While you may see requirements for a Master’s Degree or PhD in many a job posting, these ignore the reality of the marketplace and the demand for real-world solutions. What matters is the ability to build working products. Having a code portfolio you can point to should answer any objections. In my opinion those who can code have an advantage, as these skills are in demand.

Many developers, without Comp Sci degrees, are self-taught and come from other fields. I have found domain knowledge gained elsewhere, and the objectivity it brings, to be a strength. The bottom line is the ability to write clean code that works. To leverage the impressive ML libraries available, you will need to develop in either Python or R. I use Python and have found it to be simple, powerful, and intuitive. It is also ideal for new coders. If I was learning programming from scratch today, I would most definitely start with Python. This is not a toy language, quite the opposite, and the amount of free open-source resources available is amazing.

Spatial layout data
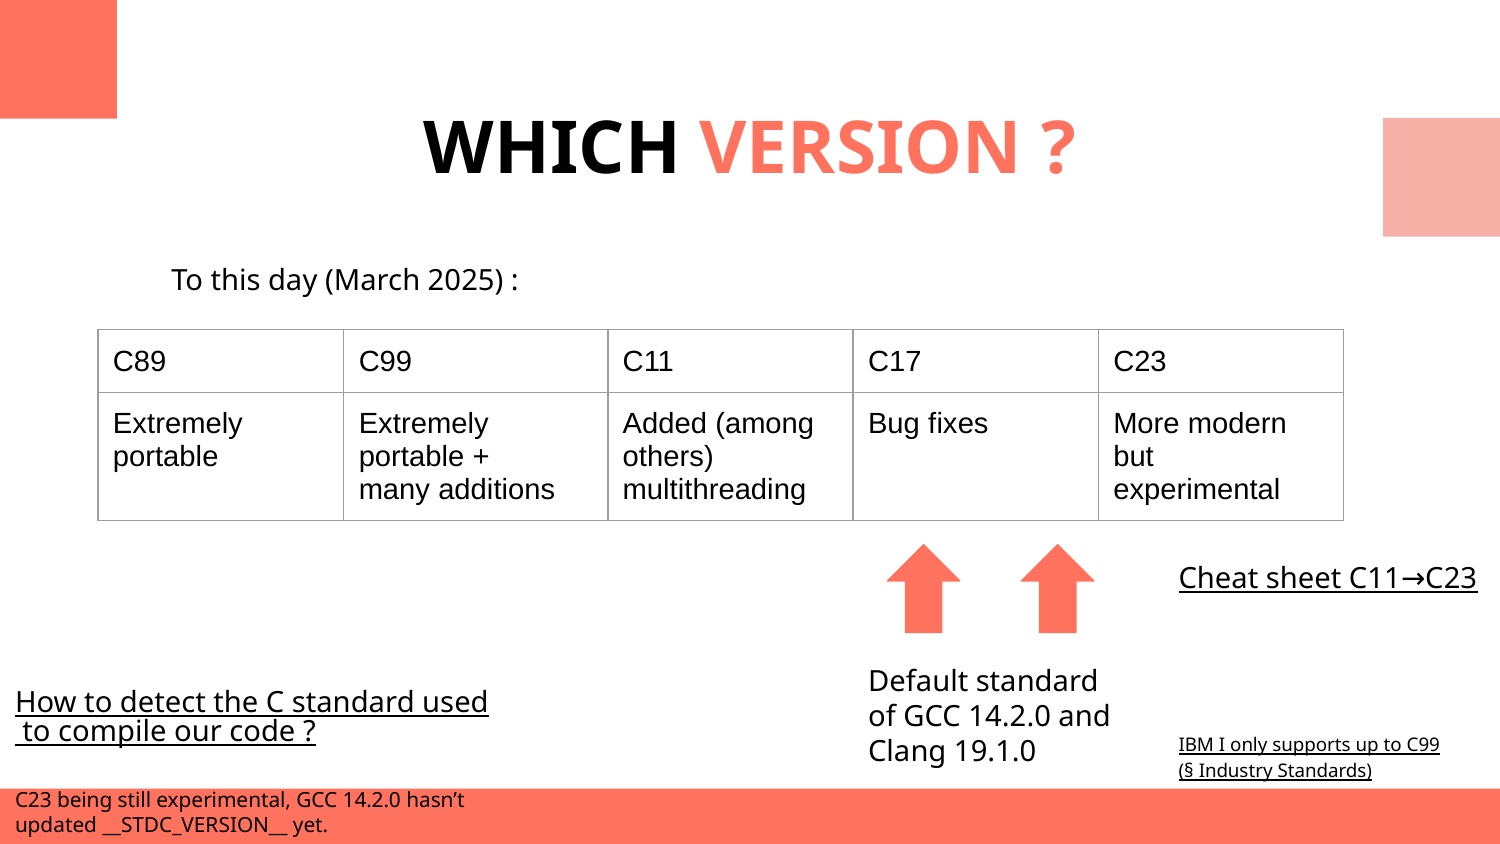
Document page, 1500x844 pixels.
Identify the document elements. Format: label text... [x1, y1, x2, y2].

table_cell Extremely portable + many additions [344, 393, 607, 520]
table_header C89 [99, 330, 343, 392]
text_box IBM I only supports up to C99 (§ Industry Standards) [1163, 718, 1500, 774]
table_header C99 [344, 330, 607, 392]
table_header C23 [1099, 330, 1343, 392]
title WHICH VERSION ? [97, 107, 1402, 181]
text_box Default standard of GCC 14.2.0 and Clang 19.1.0 [853, 647, 1143, 774]
table_cell Extremely portable [99, 393, 343, 520]
table_cell More modern but experimental [1099, 393, 1343, 520]
table_header C11 [609, 330, 852, 392]
table_cell Bug fixes [854, 393, 1098, 520]
text_box To this day (March 2025) : [156, 246, 608, 320]
text_box [1021, 544, 1094, 633]
table_header C17 [854, 330, 1098, 392]
table_cell Added (among others) multithreading [609, 393, 852, 520]
text_box How to detect the C standard used to compile our code ? C23 being still experimental, GCC 14.2.0 hasn’t updated __STDC_VERSION__ yet. [0, 668, 506, 844]
text_box [887, 544, 960, 633]
text_box Cheat sheet C11→C23 [1163, 544, 1500, 609]
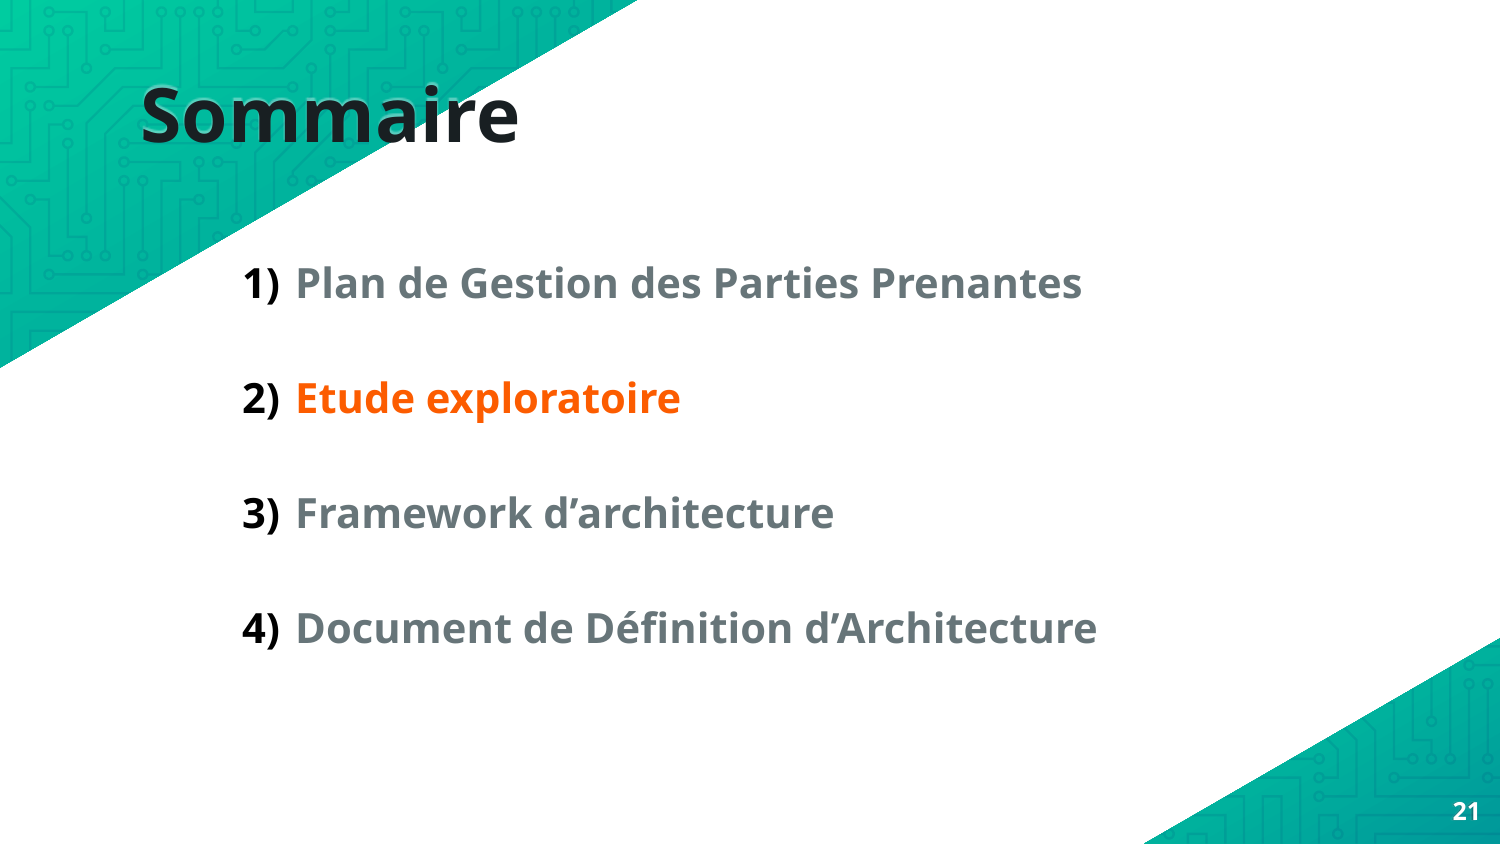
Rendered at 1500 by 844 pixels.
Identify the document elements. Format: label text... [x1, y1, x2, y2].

title Sommaire [140, 78, 1360, 160]
slide_number <numéro> [1391, 779, 1482, 844]
list Plan de Gestion des Parties Prenantes Etude exploratoire Framework d’architecture Document de Définition d’Architecture [224, 249, 1264, 709]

[Challenge 1]
Answer these questions about the passage on learning to code:
(a) What does the passage say should answer any objections to missing degree requirements?
(b) In which two languages does it say you will need to develop to leverage the ML libraries available?
(c) What three words does the writer use to describe Python?
[Challenge 2] Summarize the passage on learning to code in two sentences.
[Challenge 3] Rewrite the passage on learning to code from "Many developers, without" up to and including "available is amazing.", replacing "clean code" with "readable code".

[Expected output 1]
(a) Having a code portfolio you can point to.
(b) Python or R.
(c) Simple, powerful, and intuitive.

[Expected output 2] Although many job postings ask for advanced degrees, what matters is the ability to build working products and write clean code that works, and many developers are self-taught and come from other fields. Using the available ML libraries requires Python or R, and the writer recommends Python as simple, powerful, intuitive, ideal for new coders, and rich in free open-source resources.

[Expected output 3]
Many developers, without Comp Sci degrees, are self-taught and come from other fields. I have found domain knowledge gained elsewhere, and the objectivity it brings, to be a strength. The bottom line is the ability to write readable code that works. To leverage the impressive ML libraries available, you will need to develop in either Python or R. I use Python and have found it to be simple, powerful, and intuitive. It is also ideal for new coders. If I was learning programming from scratch today, I would most definitely start with Python. This is not a toy language, quite the opposite, and the amount of free open-source resources available is amazing.